- Problem requirements
Which lines of the material below contain the word "True"? Pick out and copy each of them in full, treating case as significant.

==*==

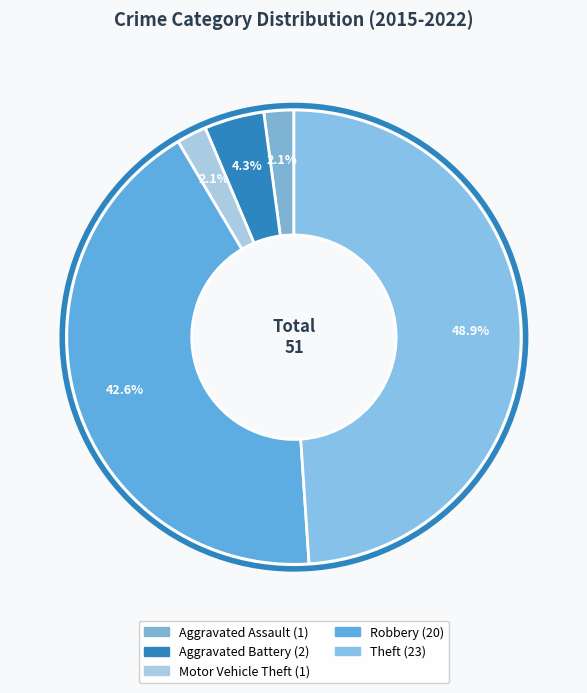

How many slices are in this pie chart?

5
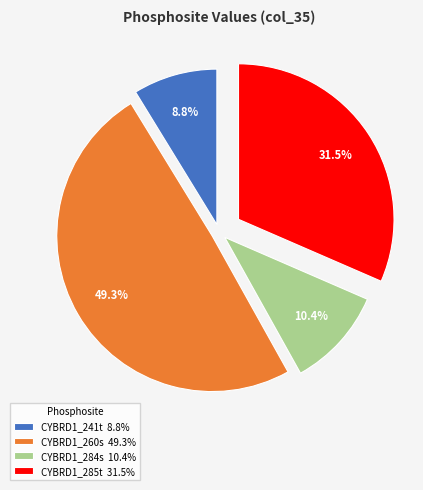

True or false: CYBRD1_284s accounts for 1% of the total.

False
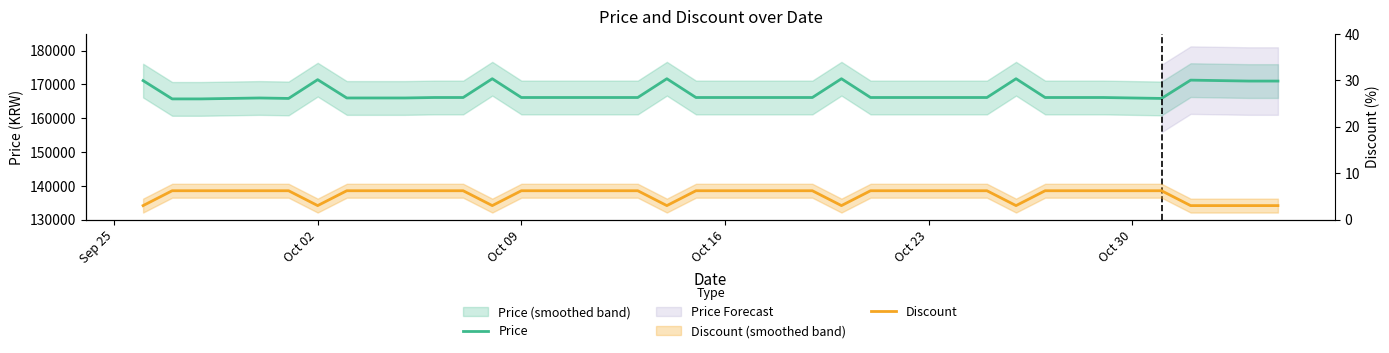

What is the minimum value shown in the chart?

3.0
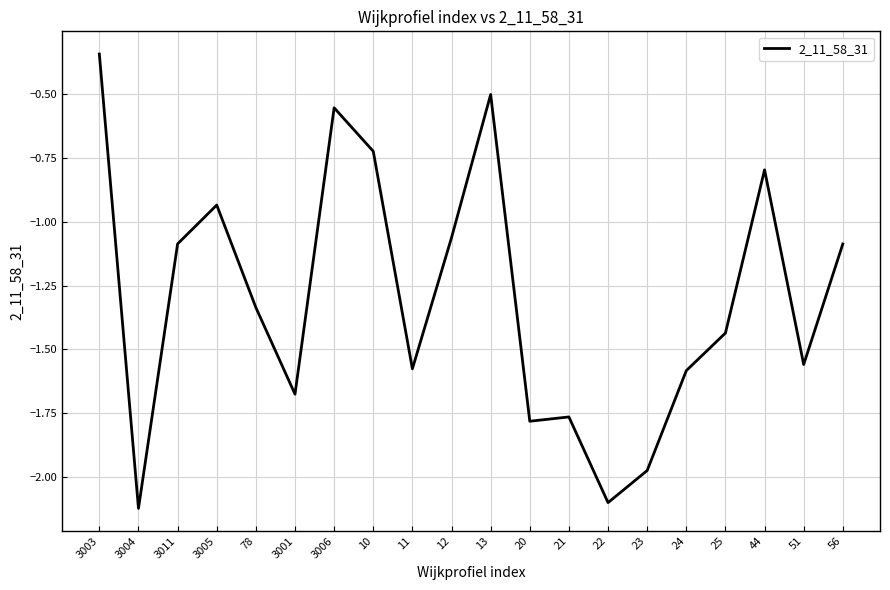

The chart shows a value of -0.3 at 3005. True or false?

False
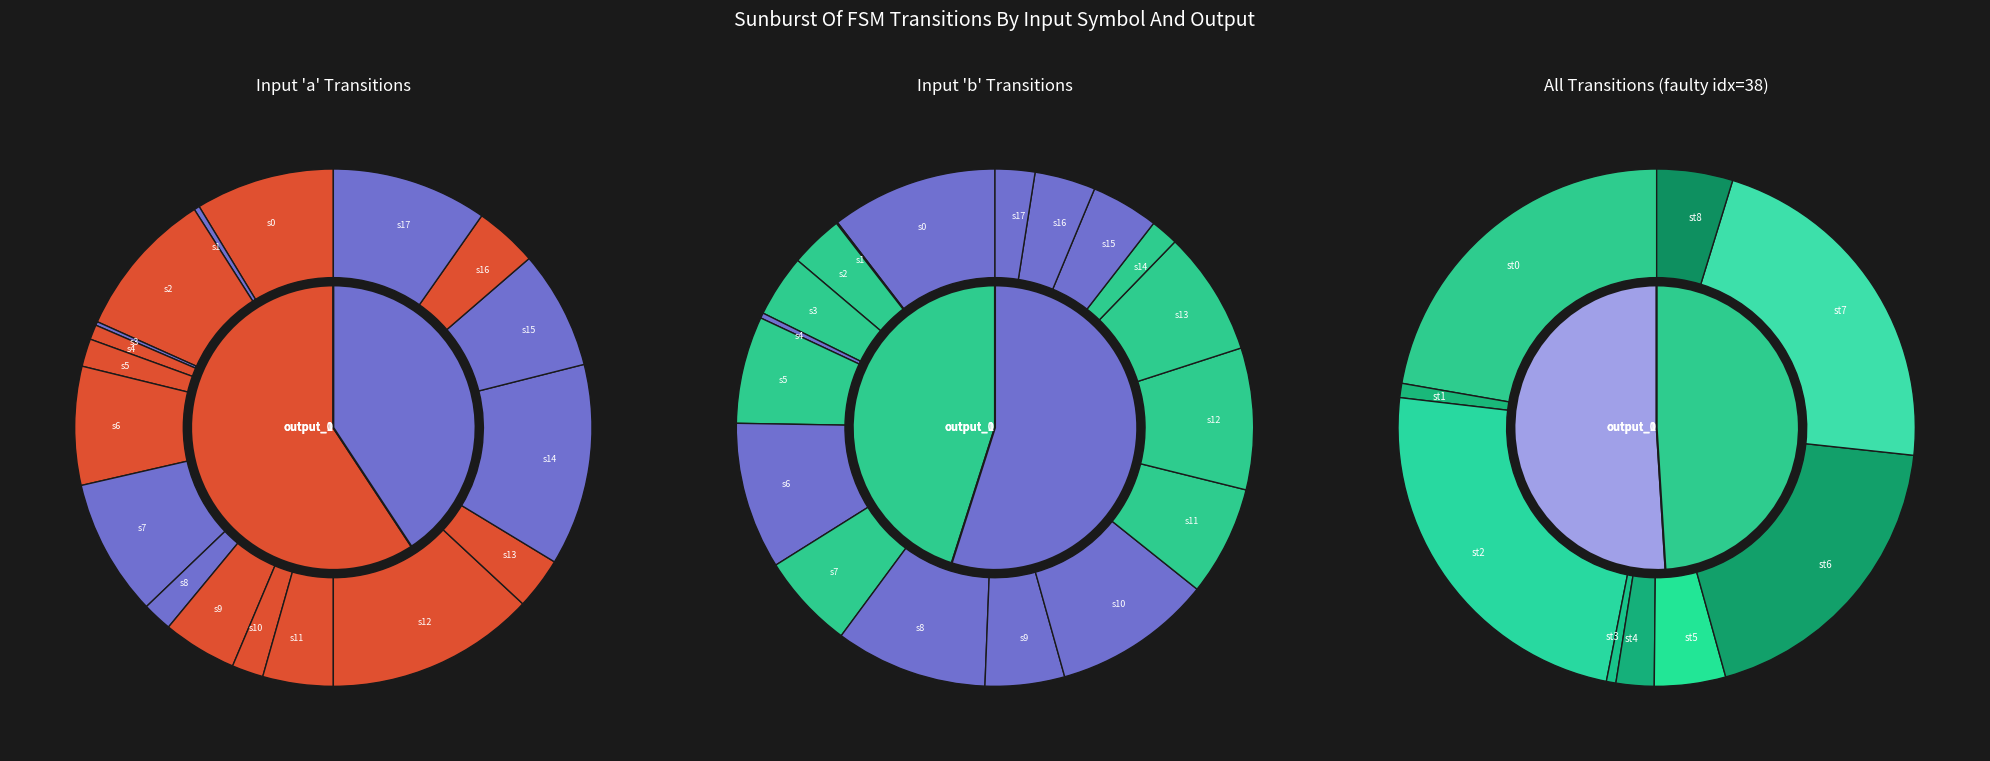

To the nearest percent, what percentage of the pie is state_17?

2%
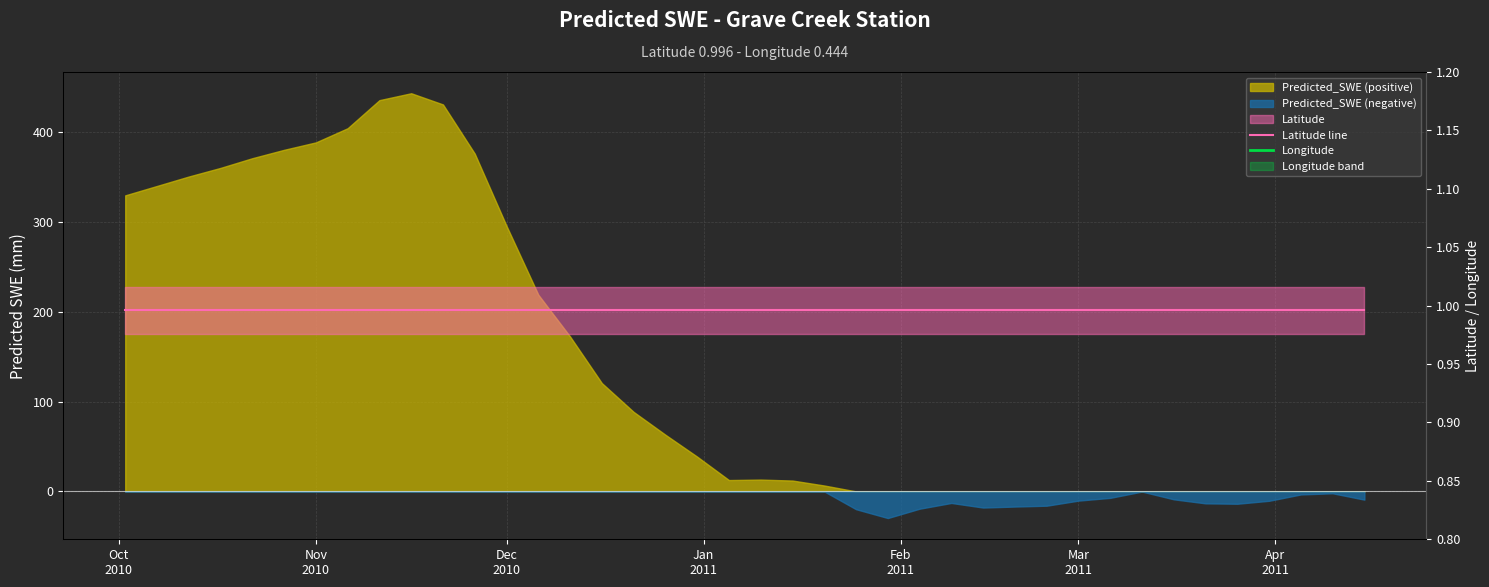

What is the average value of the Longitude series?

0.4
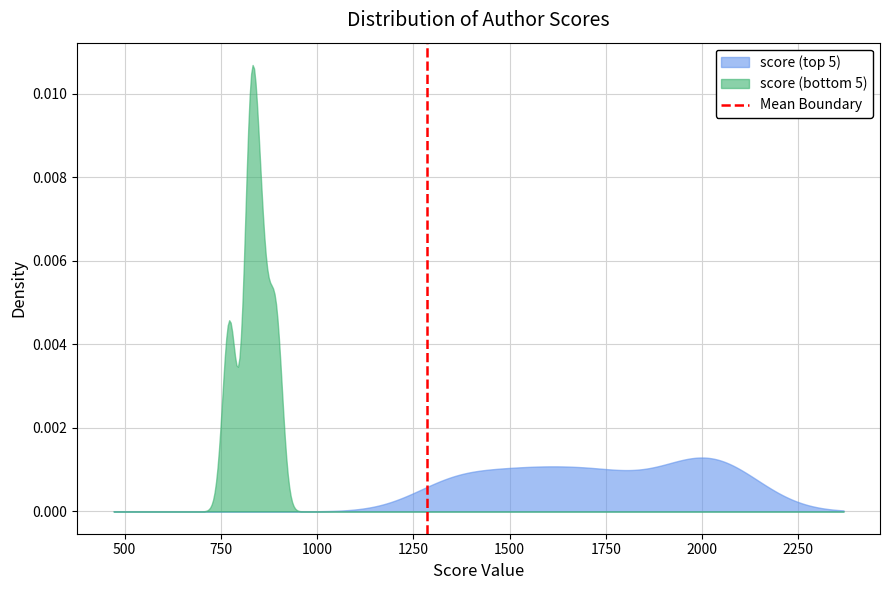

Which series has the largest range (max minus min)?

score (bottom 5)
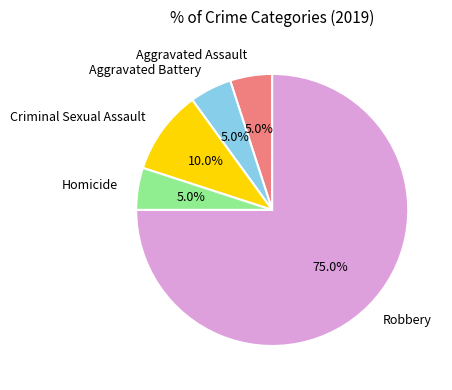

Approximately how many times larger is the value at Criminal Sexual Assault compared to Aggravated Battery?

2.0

==*==

- Reply
True or false: CYBRD1_284s accounts for 1% of the total.
The chart shows a value of -0.3 at 3005. True or false?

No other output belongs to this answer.